Praktijk de Meridiaan

Femika

Oefen de meridiaanstrekkingen

IMG_4332

Je zult merken wanneer je onderstaande strekkingen dagelijks beoefent, je lekkerder en bewuster in je lichaam komt. Heel veel plezier!

Hoe de meridiaanstrekking uitvoeren?

Als je onderstaande adviezen opvolgt, ben je met een minimale hoeveelheid dagelijkse oefeningen verzekerd van een optimaal resultaat:

  • Doe alle bewegingen met bewustzijn. Dus wordt je eerst bewust hoe je staat (voel hoe je voeten contact maken met de aarde). Of hoe zit (wordt je gewaar van je zitbotjes) ga met je aandacht naar je Hara je onderbuik jouw krachtcentrum het centrum van je intuïtie.
  • Buig je lichaam bij alle bewegingen vanuit je heupen en niet vanuit het bovengedeelte van je rug.
  • Het punt tot waar je kunt strekken is veel minder belangrijk, dan het op de juiste manier uitoefenen van de oefening.
  • Het meeste effect heb je als je de strekkingen drie keer na elkaar uitvoert.
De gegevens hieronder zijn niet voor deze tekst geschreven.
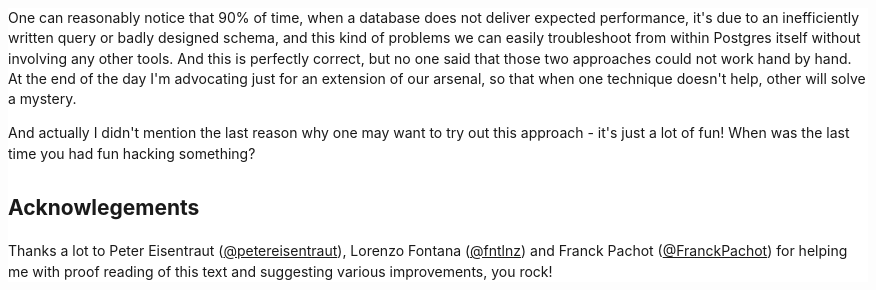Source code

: One can reasonably notice that 90% of time, when a database does not deliver
expected performance, it's due to an inefficiently written query or badly
designed schema, and this kind of problems we can easily troubleshoot from
within Postgres itself without involving any other tools. And this is perfectly
correct, but no one said that those two approaches could not work hand by hand.
At the end of the day I'm advocating just for an extension of our arsenal, so
that when one technique doesn't help, other will solve a mystery.

And actually I didn't mention the last reason why one may want to try out this
approach - it's just a lot of fun! When was the last time you had fun hacking
something?

## Acknowlegements

Thanks a lot to
Peter Eisentraut (<a href="https://twitter.com/petereisentraut">@petereisentraut</a>),
Lorenzo Fontana (<a href="https://twitter.com/fntlnz">@fntlnz</a>)
and Franck Pachot (<a href="https://twitter.com/FranckPachot">@FranckPachot</a>)
for helping me with proof reading of this text and suggesting various
improvements, you rock!

[methodology]: http://www.brendangregg.com/methodology.html
[use_method]: http://www.brendangregg.com/usemethod.html
[top-down]: https://easyperf.net/blog/2019/02/09/Top-Down-performance-analysis-methodology
[strace-k]: https://github.com/strace/strace/blob/master/strace.c#L265
[franck-pachot]: https://medium.com/@FranckPachot/strace-k-build-with-libunwind-f949d4802322
[docker-default-shm-size]: https://github.com/moby/moby/blob/master/daemon/config/config.go#L42
[system-calls-aws]: https://blog.packagecloud.io/eng/2017/03/08/system-calls-are-much-slower-on-ec2/
[pgbench-weight]: https://www.postgresql.org/docs/12/pgbench.html#PGBENCH-RUN-OPTIONS
[sched_migration_cost]: https://git.kernel.org/pub/scm/linux/kernel/git/torvalds/linux.git/tree/kernel/sched/fair.c#n87
[andres-mds]: https://www.postgresql.org/message-id/flat/20190514223052.2iufhkjmgod2h7ic%40alap3.anarazel.de
[kernel-verw]: https://www.kernel.org/doc/html/latest/x86/mds.html#mitigation-strategy
[skid]: https://easyperf.net/blog/2018/08/29/Understanding-performance-events-skid
[lock-problems-usenix]: https://www.usenix.org/system/files/conference/atc14/atc14-paper-ding.pdf 
[lock-problems-wamos]: https://www.cs.hs-rm.de/~kaiser/events/wamos2017/wamos17-proceedings.pdf#page=27
[intel-ple]: https://www.intel.com/content/dam/www/public/us/en/documents/manuals/64-ia-32-architectures-software-developer-vol-3c-part-3-manual.pdf#page=37
[huge-pages-docs]: https://www.kernel.org/doc/html/latest/admin-guide/mm/concepts.html#huge-pages
[cilium-cbpf]: https://cilium.readthedocs.io/en/latest/bpf/
[bcc]: https://github.com/iovisor/bcc/
[bcc-pr]: https://github.com/iovisor/bcc/pull/1940
[postgres-bcc]: https://github.com/erthalion/postgres-bcc
[schedule_io_timeout]: https://git.kernel.org/pub/scm/linux/kernel/git/torvalds/linux.git/tree/mm/page-writeback.c#n1782
[linux-cow]: https://git.kernel.org/pub/scm/linux/kernel/git/torvalds/linux.git/tree/mm/memory.c#n3500
[blk-mq]: https://www.thomas-krenn.com/en/wiki/Linux_Storage_Stack_Diagram
[kyber]: https://www.kernel.org/doc/Documentation/block/kyber-iosched.rst
[bpf-core]: http://vger.kernel.org/bpfconf2019_talks/bpf-core.pdf#page=2
[overlayfs-uprobes]: https://git.kernel.org/pub/scm/linux/kernel/git/torvalds/linux.git/commit/?id=f0a2aa5a2a406d0a57aa9b320ffaa5538672b6c5
[bpftool]: https://git.kernel.org/pub/scm/linux/kernel/git/torvalds/linux.git/tree/tools/bpf/bpftool
[ftrace]: https://www.kernel.org/doc/Documentation/trace/ftrace.txt
[dirty-controls]: https://www.kernel.org/doc/Documentation/admin-guide/sysctl/vm.rst
[bgwriter-checkpointer-flush]: https://www.postgresql.org/message-id/20190618164849.l6b6o4kc4kguzquo%40alap3.anarazel.de
[bpf-at-facebook]: https://www.slideshare.net/ennael/kernel-recipes-2019-bpf-at-facebook#11
[strace-overhead]: http://www.brendangregg.com/blog/2014-05-11/strace-wow-much-syscall.html
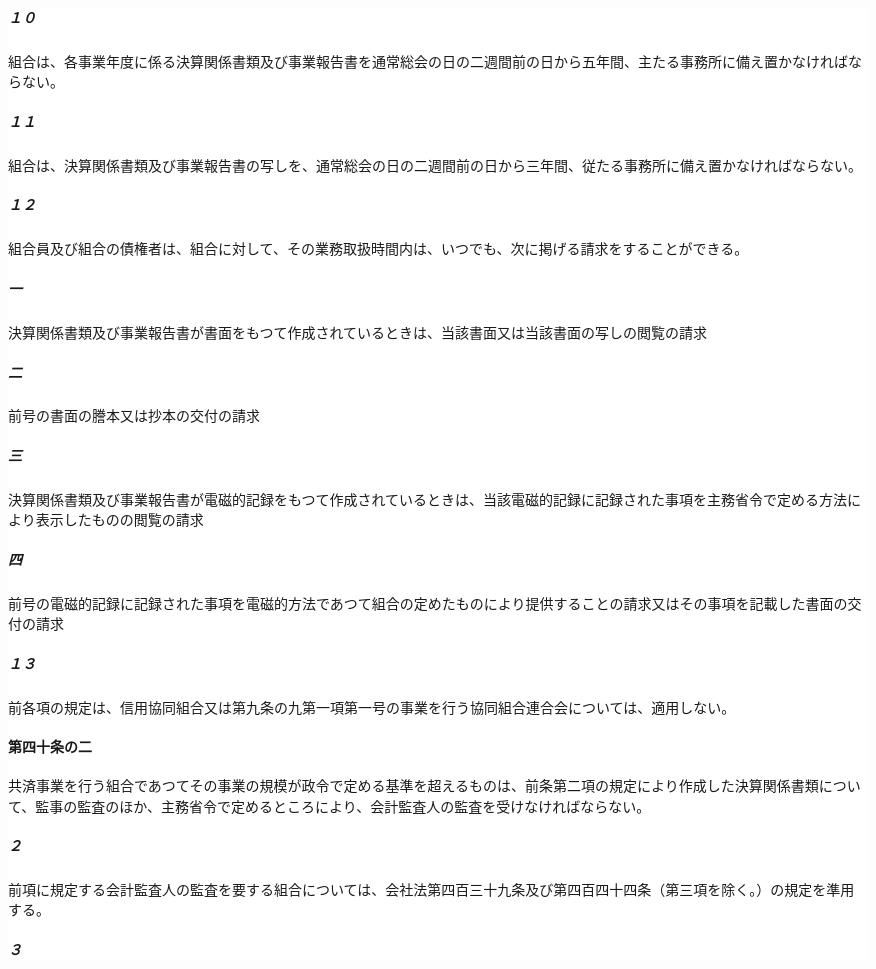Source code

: ##### １０
組合は、各事業年度に係る決算関係書類及び事業報告書を通常総会の日の二週間前の日から五年間、主たる事務所に備え置かなければならない。
##### １１
組合は、決算関係書類及び事業報告書の写しを、通常総会の日の二週間前の日から三年間、従たる事務所に備え置かなければならない。
##### １２
組合員及び組合の債権者は、組合に対して、その業務取扱時間内は、いつでも、次に掲げる請求をすることができる。
##### 一
決算関係書類及び事業報告書が書面をもつて作成されているときは、当該書面又は当該書面の写しの閲覧の請求
##### 二
前号の書面の謄本又は抄本の交付の請求
##### 三
決算関係書類及び事業報告書が電磁的記録をもつて作成されているときは、当該電磁的記録に記録された事項を主務省令で定める方法により表示したものの閲覧の請求
##### 四
前号の電磁的記録に記録された事項を電磁的方法であつて組合の定めたものにより提供することの請求又はその事項を記載した書面の交付の請求
##### １３
前各項の規定は、信用協同組合又は第九条の九第一項第一号の事業を行う協同組合連合会については、適用しない。
#### 第四十条の二
共済事業を行う組合であつてその事業の規模が政令で定める基準を超えるものは、前条第二項の規定により作成した決算関係書類について、監事の監査のほか、主務省令で定めるところにより、会計監査人の監査を受けなければならない。
##### ２
前項に規定する会計監査人の監査を要する組合については、会社法第四百三十九条及び第四百四十四条（第三項を除く。）の規定を準用する。
##### ３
1. LONG- EN DIKKE DARM MERIDIAAN (METAAL)

Ga in een kleine spreidstand staan. Je tenen wijzen een beetje naar buiten.

Haak de duimen in elkaar achter de rug. Adem in en kijk omhoog, trek je schouderbladen naar elkaar toe en open op deze manier je longen. Adem uit en buig vanuit je heupen voorover. Strek je armen omhoog van je rug af en trek je schouderbladen naar elkaar en omlaag. Soms zijn de schouders stijf en krijg je de armen niet van je rug getild. Dat maakt niet uit. Voer de oefening uit zoals jou past; dat heeft het beste effect.

Zak iets door je knieën.

Buig voorover terwijl de armen achter de rug omhoog gaan.

****

2. MAAG EN MILT MERIDIAAN (AARDE)

Ga zitten in seiza (knielen en met je zitvlak op je hielen zitten).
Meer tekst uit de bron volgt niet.